Extracted page text data:
· · · · ·

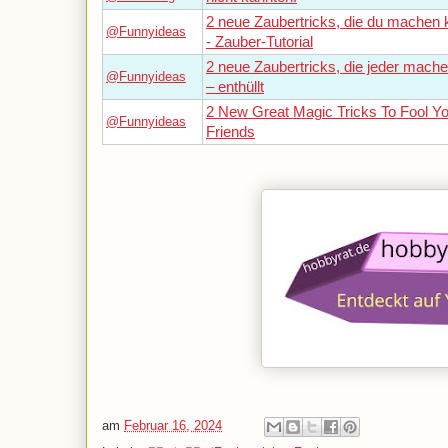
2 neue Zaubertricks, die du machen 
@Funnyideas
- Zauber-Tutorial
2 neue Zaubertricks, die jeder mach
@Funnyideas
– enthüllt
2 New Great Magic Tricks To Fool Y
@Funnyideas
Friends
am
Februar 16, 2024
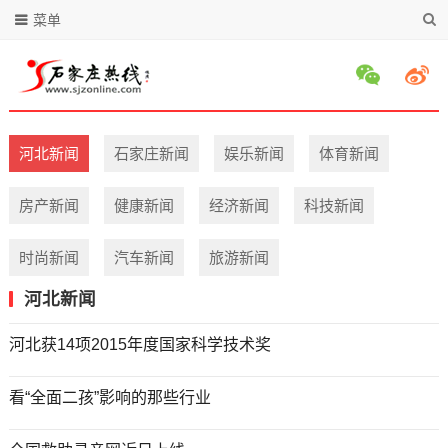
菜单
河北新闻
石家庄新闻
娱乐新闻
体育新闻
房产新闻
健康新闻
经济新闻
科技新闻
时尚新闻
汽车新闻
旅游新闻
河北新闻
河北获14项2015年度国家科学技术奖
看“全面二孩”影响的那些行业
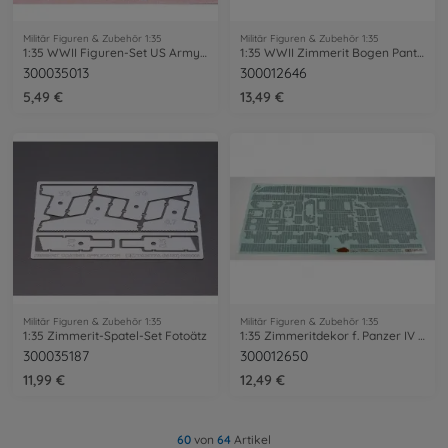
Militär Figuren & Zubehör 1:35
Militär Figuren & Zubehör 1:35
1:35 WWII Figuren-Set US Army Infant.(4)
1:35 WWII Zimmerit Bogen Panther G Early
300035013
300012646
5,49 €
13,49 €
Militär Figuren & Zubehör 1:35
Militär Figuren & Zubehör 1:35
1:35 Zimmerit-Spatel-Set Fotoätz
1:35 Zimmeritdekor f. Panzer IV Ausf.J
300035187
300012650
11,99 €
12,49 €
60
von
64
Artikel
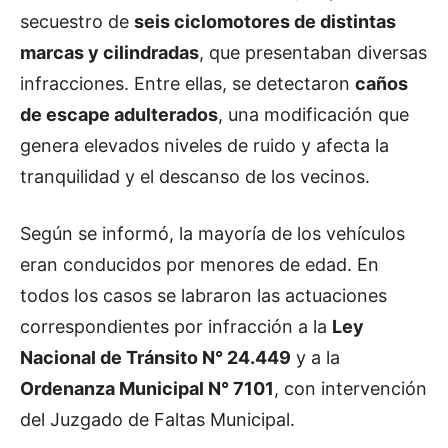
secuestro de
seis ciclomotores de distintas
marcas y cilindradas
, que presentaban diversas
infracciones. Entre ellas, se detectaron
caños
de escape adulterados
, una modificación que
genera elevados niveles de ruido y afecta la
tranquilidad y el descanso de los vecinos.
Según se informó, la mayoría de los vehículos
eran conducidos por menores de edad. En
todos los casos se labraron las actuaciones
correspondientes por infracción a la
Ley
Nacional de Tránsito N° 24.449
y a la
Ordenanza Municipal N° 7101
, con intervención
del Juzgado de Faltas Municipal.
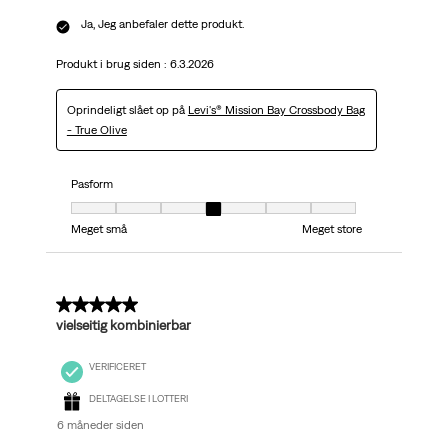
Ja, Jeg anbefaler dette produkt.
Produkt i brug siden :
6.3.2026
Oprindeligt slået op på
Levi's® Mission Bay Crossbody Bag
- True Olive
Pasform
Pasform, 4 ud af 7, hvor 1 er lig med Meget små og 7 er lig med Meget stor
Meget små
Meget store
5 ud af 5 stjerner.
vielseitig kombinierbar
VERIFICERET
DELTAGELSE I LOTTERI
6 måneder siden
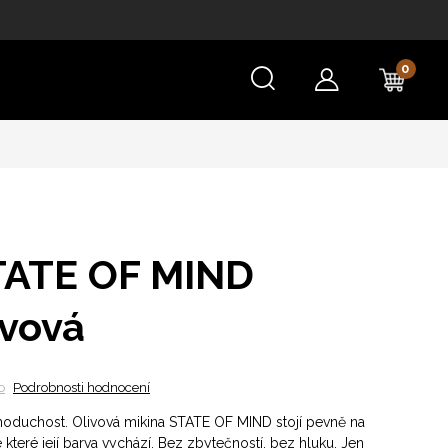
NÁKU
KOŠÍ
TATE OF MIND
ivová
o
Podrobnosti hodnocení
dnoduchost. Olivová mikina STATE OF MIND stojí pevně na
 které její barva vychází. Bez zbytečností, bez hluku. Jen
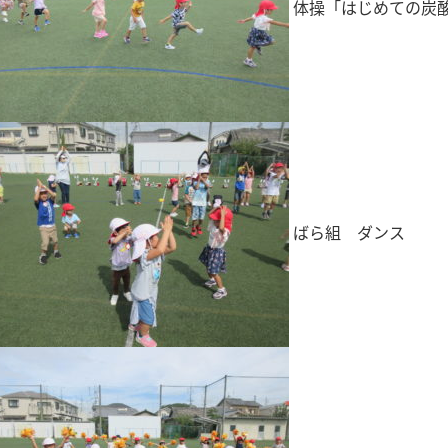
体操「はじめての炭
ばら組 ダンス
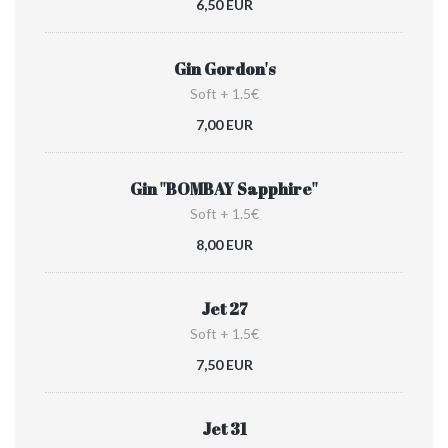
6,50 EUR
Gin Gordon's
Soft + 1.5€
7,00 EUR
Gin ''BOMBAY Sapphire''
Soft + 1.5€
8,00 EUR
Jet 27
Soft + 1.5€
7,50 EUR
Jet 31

· · · · ·

Job: The line that contains "1:35 Zimmerit-Spatel-Set Fotoätz" opens the part to copy, and the last line of the records closes it; set down those lines exactly, pictures excluded.

Answer:
1:35 Zimmerit-Spatel-Set Fotoätz
1:35 Zimmeritdekor f. Panzer IV Ausf.J
300035187
300012650
11,99 €
12,49 €
60
von
64
Artikel
secuestro de
seis ciclomotores de distintas
marcas y cilindradas
, que presentaban diversas
infracciones. Entre ellas, se detectaron
caños
de escape adulterados
, una modificación que
genera elevados niveles de ruido y afecta la
tranquilidad y el descanso de los vecinos.
Según se informó, la mayoría de los vehículos
eran conducidos por menores de edad. En
todos los casos se labraron las actuaciones
correspondientes por infracción a la
Ley
Nacional de Tránsito N° 24.449
y a la
Ordenanza Municipal N° 7101
, con intervención
del Juzgado de Faltas Municipal.
Ja, Jeg anbefaler dette produkt.
Produkt i brug siden :
6.3.2026
Oprindeligt slået op på
Levi's® Mission Bay Crossbody Bag
- True Olive
Pasform
Pasform, 4 ud af 7, hvor 1 er lig med Meget små og 7 er lig med Meget stor
Meget små
Meget store
5 ud af 5 stjerner.
vielseitig kombinierbar
VERIFICERET
DELTAGELSE I LOTTERI
6 måneder siden
NÁKU
KOŠÍ
TATE OF MIND
ivová
o
Podrobnosti hodnocení
dnoduchost. Olivová mikina STATE OF MIND stojí pevně na
 které její barva vychází. Bez zbytečností, bez hluku. Jen
体操「はじめての炭
ばら組 ダンス
6,50 EUR
Gin Gordon's
Soft + 1.5€
7,00 EUR
Gin ''BOMBAY Sapphire''
Soft + 1.5€
8,00 EUR
Jet 27
Soft + 1.5€
7,50 EUR
Jet 31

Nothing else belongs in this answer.